**Work order**
I need only the number of lines in this data that contain the string "down".

**Source information**
[Start of section]

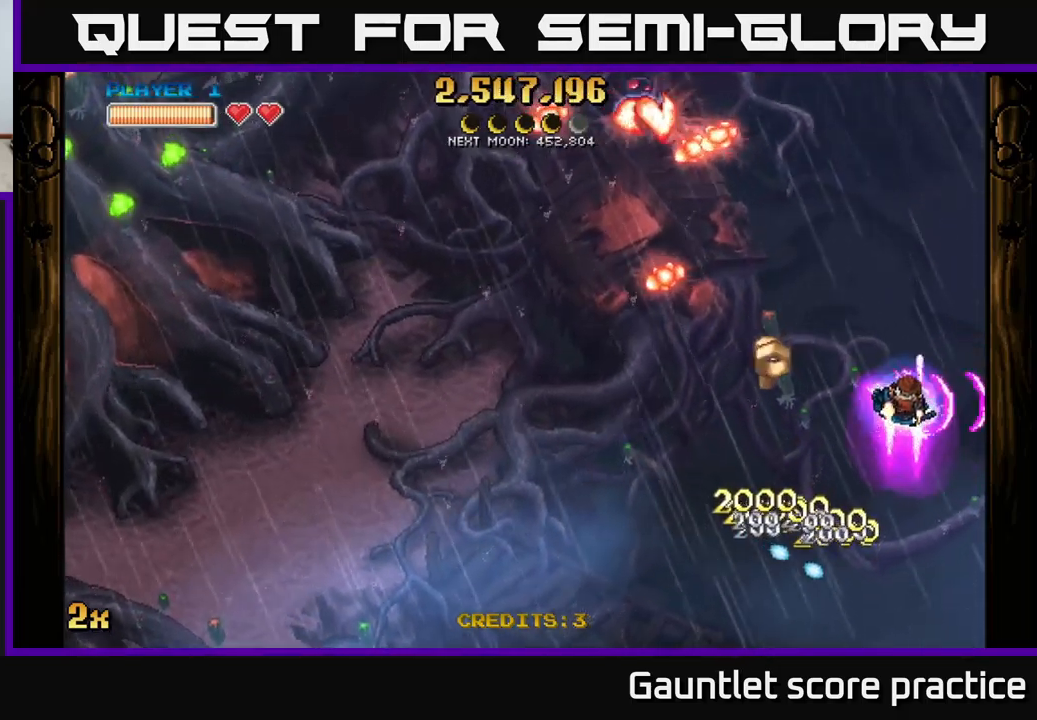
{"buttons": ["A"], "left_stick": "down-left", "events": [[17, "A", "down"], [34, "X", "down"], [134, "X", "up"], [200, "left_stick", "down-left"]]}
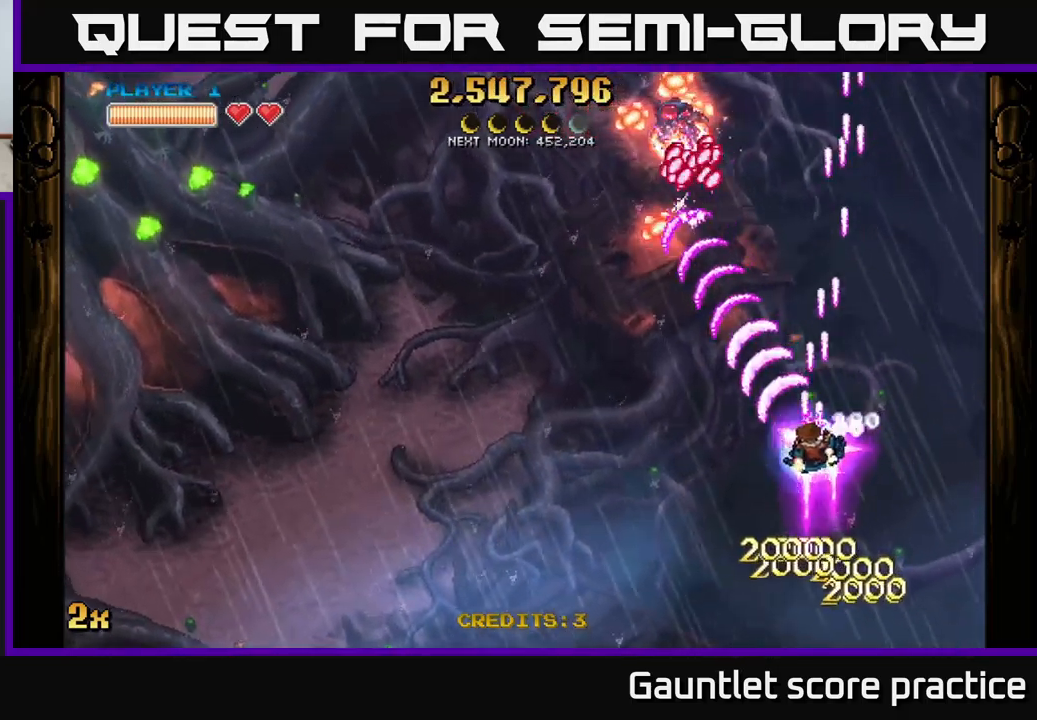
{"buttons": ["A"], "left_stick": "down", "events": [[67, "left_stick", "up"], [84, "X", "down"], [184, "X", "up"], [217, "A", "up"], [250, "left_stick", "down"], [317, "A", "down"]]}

[End of section]
[Start of section]

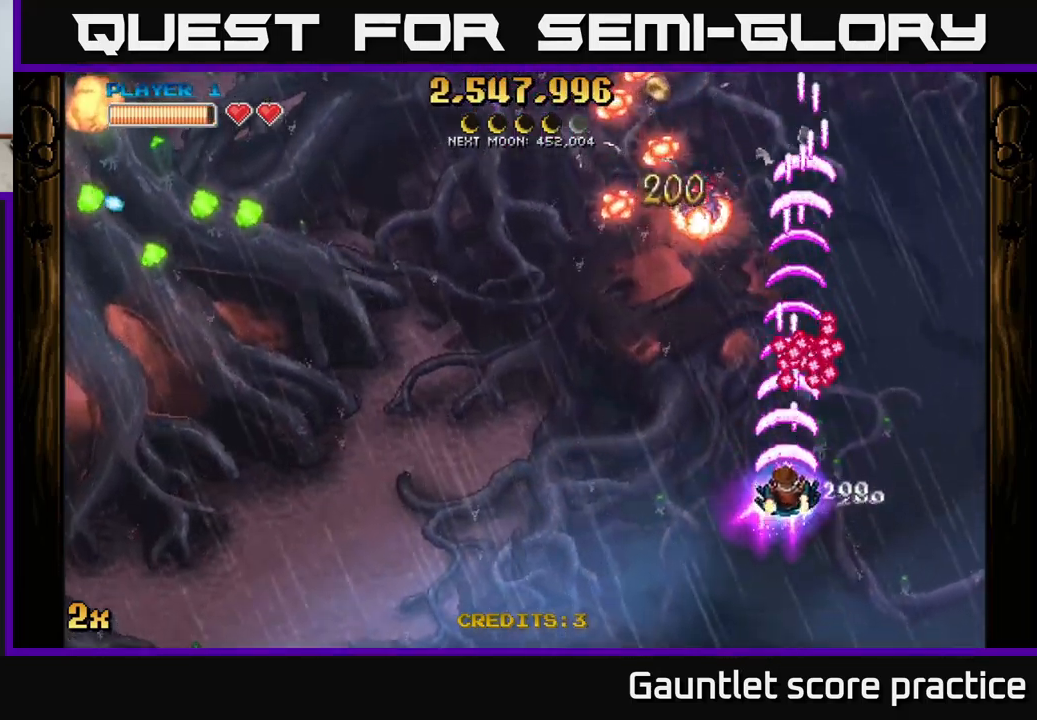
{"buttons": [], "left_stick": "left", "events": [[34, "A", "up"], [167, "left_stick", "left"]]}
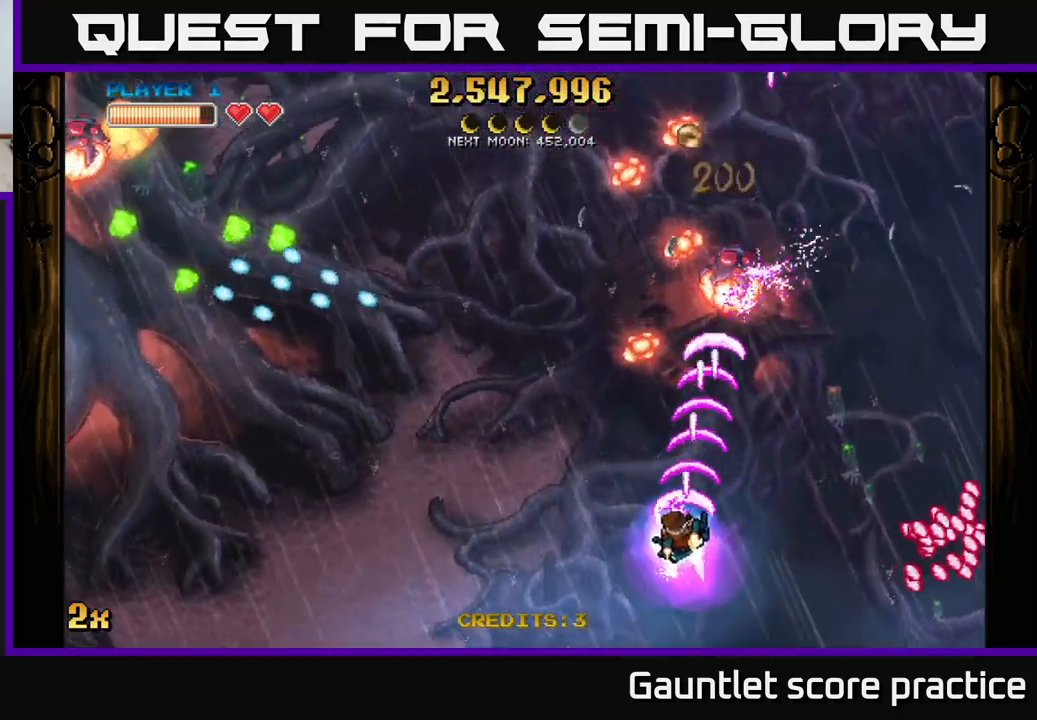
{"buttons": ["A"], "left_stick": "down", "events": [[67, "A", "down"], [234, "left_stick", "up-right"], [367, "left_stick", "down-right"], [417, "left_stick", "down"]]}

[End of section]

**Final answer**
3